Paper, by Literati

Explore our conversations, research and life at Literati as we discuss what it means to elevate the global consciousness through books.

All Aboard The Del Valle Book Bus!

Austin, TX— It was a special day for the Del Valle ISD Book Bus. Usually the Book Bus drove through neighborhoods near East Austin, stopping in public places like swimming pools and parks to distribute free books to kids. Today it was parked in front of Collins Elementary School, where students were celebrating their last day of summer school. From the front doors of the school, kindergarteners and first graders emerged in a line.

“Oh my gosh, there are so many choices,” a little girl exclaimed as she saw the boxes of books.

Event organizer Trish McCarthy smiled. She walked up to the line of students and guided them to a row of clear plastic boxes that lined the walkway to the school’s front doors. Each one was full of books. “The boxes are organized by grade levels and genres — fiction and nonfiction,” she explained, pointing towards the boxes of books. A teacher stood next to her, translating for students who spoke Spanish.

“Son de temas como matemáticas y plantas, y ciencia,” elaborated Demarais Free, Biliteracy Coordinator for Del Valle Independent School District. The books are about themes like mathematics, plants, and science.

The little girls and boys walked over to the boxes of books, and gazed upon them to ascertain what they held. Their eyes sparkled as they saw topics that intrigued them. They could take home 2-3 books each.

“Todos son en Inglés excepto por la última cajita,” Free told them. All of them are in English except for the last box.

Thirty-seven percent of the students in Del Valle ISD are learning English as their second language. According to Tracy Cobb, Literacy Coordinator for Del Valle ISD, about 500 children enrolled in summer school this year.

Five years ago, a librarian named Julienne Thorpe started the engine of the first Book Bus. Since then it’s grown into a fleet of nine school buses. Volunteers from all over the district participate to help prevent The Summer Slide, which is a period of time during the summer months when the educational gains achieved during the school year can slide backwards.

Educators encourage students to read at least 20 minutes a day, and they go out of their way to help children reach that goal. Teachers from Collins, Hillcrest, and Gilbert Elementary Schools, as well as Del Valle Middle School, and Del Valle High School volunteered their time this year to put books in students’ hands.

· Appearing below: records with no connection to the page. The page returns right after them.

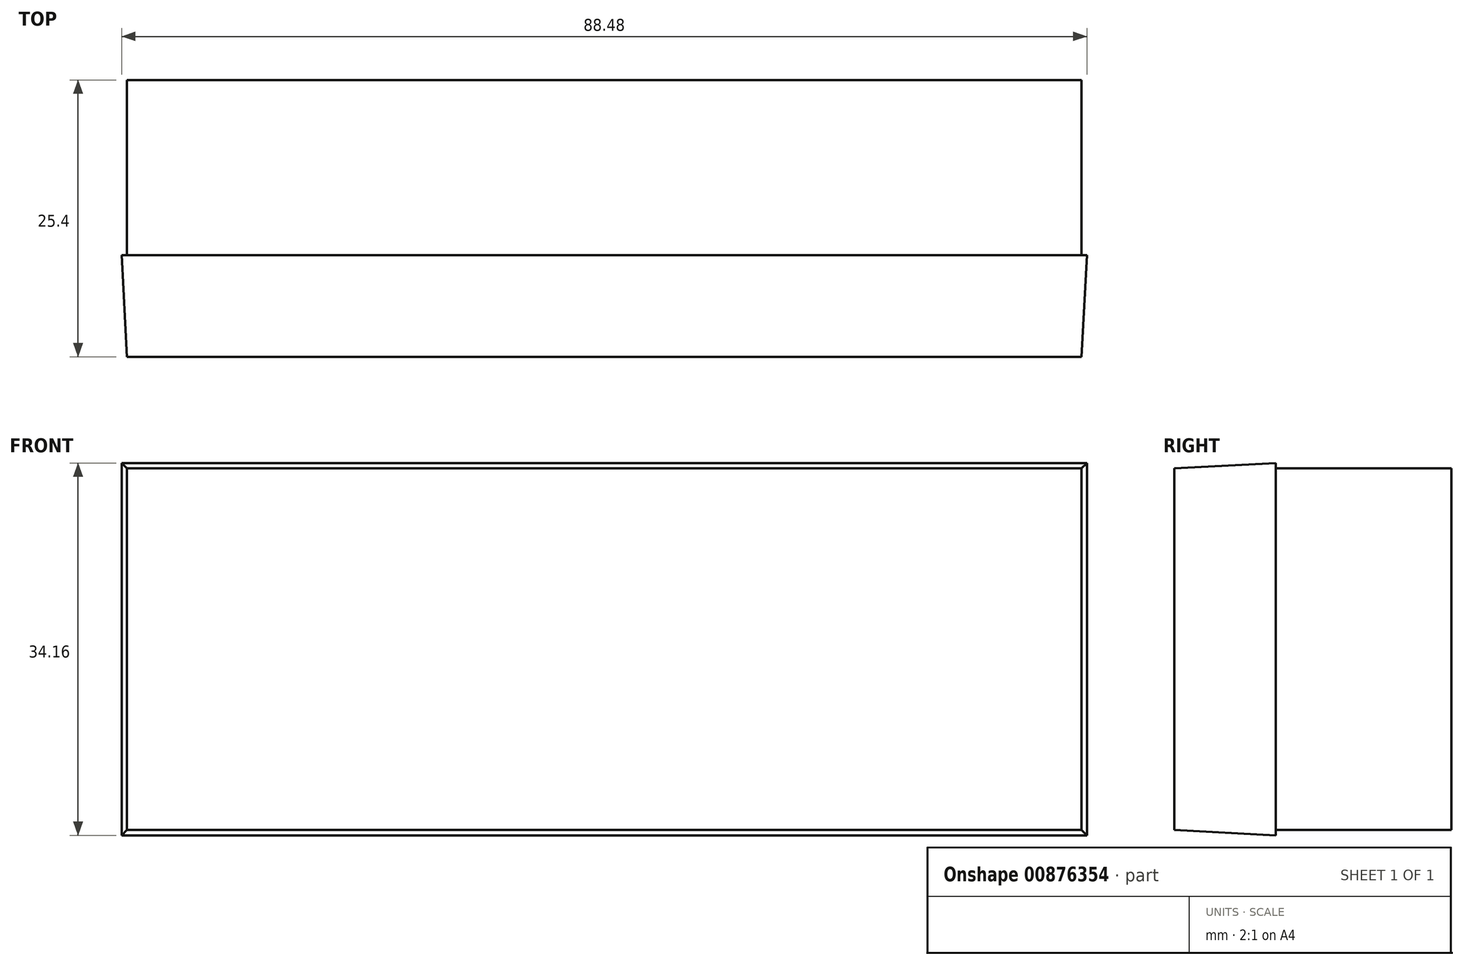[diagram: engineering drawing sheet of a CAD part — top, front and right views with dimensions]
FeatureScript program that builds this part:
annotation { "Feature Type Name" : "Feature", "Feature Type Description" : "" }
export const myFeature = defineFeature(function(context is Context, id is Id, definition is map)
    precondition{}
    {
        {
            var Q0;
            Q0=qCreatedBy(makeId("Front.planeOp"),FACE);
            var sketch = newSketch(context, id + "F0", { "sketchPlane" : qUnion([Q0])});
            skLineSegment(sketch, "E0.bottom", {"start": v(43.75, -16.6) * mm, "end": v(-43.75, -16.6) * mm});
            skLineSegment(sketch, "E0.top", {"start": v(43.75, 16.6) * mm, "end": v(-43.75, 16.6) * mm});
            skLineSegment(sketch, "E0.left", {"start": v(43.75, -16.6) * mm, "end": v(43.75, 16.6) * mm});
            skLineSegment(sketch, "E0.right", {"start": v(-43.75, -16.6) * mm, "end": v(-43.75, 16.6) * mm});
            skPoint(sketch, "E0.middle", {"position": v(0, 0) * mm});
            skSolve(sketch);
        }
        {
            var Q0;
            Q0 = qSketchRegion(id + "F0", true);
            extrude(context, id + "F1", {"entities" : qUnion([Q0]), "depth" : 25.4 * mm, "offsetDistance" : 25.4 * mm});
        }
        {
            var Q0;
            Q0=makeQuery(id+"F1.opExtrude","CAP_FACE",FACE,{"disambiguationData":[OSD([sQuery(id+"F0.wireOp",EDGE,"E0.bottom"),sQuery(id+"F0.wireOp",EDGE,"E0.top"),sQuery(id+"F0.wireOp",EDGE,"E0.left"),sQuery(id+"F0.wireOp",EDGE,"E0.right")])],"isStart":false});
            extrude(context, id + "F2", {"entities" : qUnion([Q0]), "operationType" : NewBodyOperationType.ADD, "oppositeDirection" : true, "depth" : 9.32 * mm, "offsetDistance" : 25.4 * mm, "hasDraft" : true, "draftAngle" : 3 * degree});
        }
    });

This year, the Book Bus stop at Collins Elementary was organized by Trish McCarthy. McCarthy started her career teaching second grade. Thirty years later, she’s a Coordinator of Instructional Learning for Region 13 at Del Valle Independent School District, helping elementary and high school teachers continue to develop their professional skills. She doesn’t get many days off for the summer, but she made time to coordinate this event.

“It’s been a blessing,” she said about the number of books that were donated to the district. Many of the books were donated by teachers and their families. Literati club members donated about 1,400 books, which we gave to the district to fuel the Summer Book Bus and the December Coats for Kids Drive.

After choosing a few books, the students started walking back towards the door. They stopped by their teacher, and sat down single-file, passing the time by opening their new books and exploring the worlds within. To the right of the line, a little boy with chestnut-colored hair was fascinated by a cricket climbing the school wall. To the left, a first-grade boy was eager to use his new books to advance his status in a reading competition that his teacher was hosting in Class Dojo. After assessing his books, he walked up to a teacher in a purple t-shirt.

“How many Dojo Points does Damian have?” he asked her.

Damien had 34, she said. “How many do I have?” he asked.

33, she said.

“How many do I need to get treasure from the box?”

More than Damien, she said.

He pondered this and nodded his head. Challenge accepted, his facial expression read. When the kids in her class reach a certain number of Dojo Points, they get to choose something from the Treasure Box, the teacher explained. He meandered back to the line of children and found a space to sit.

After all the students had picked books they liked, they stood up.

Mrs. Free reminded them, “What do you say?”

“Gracias!” “Thank you!” they said in unison. 

They waved and followed their teachers back through the front doors of the school.

“Have a good rest of your summer!” Miss McCarthy said as she waved back. “Have fun reading!”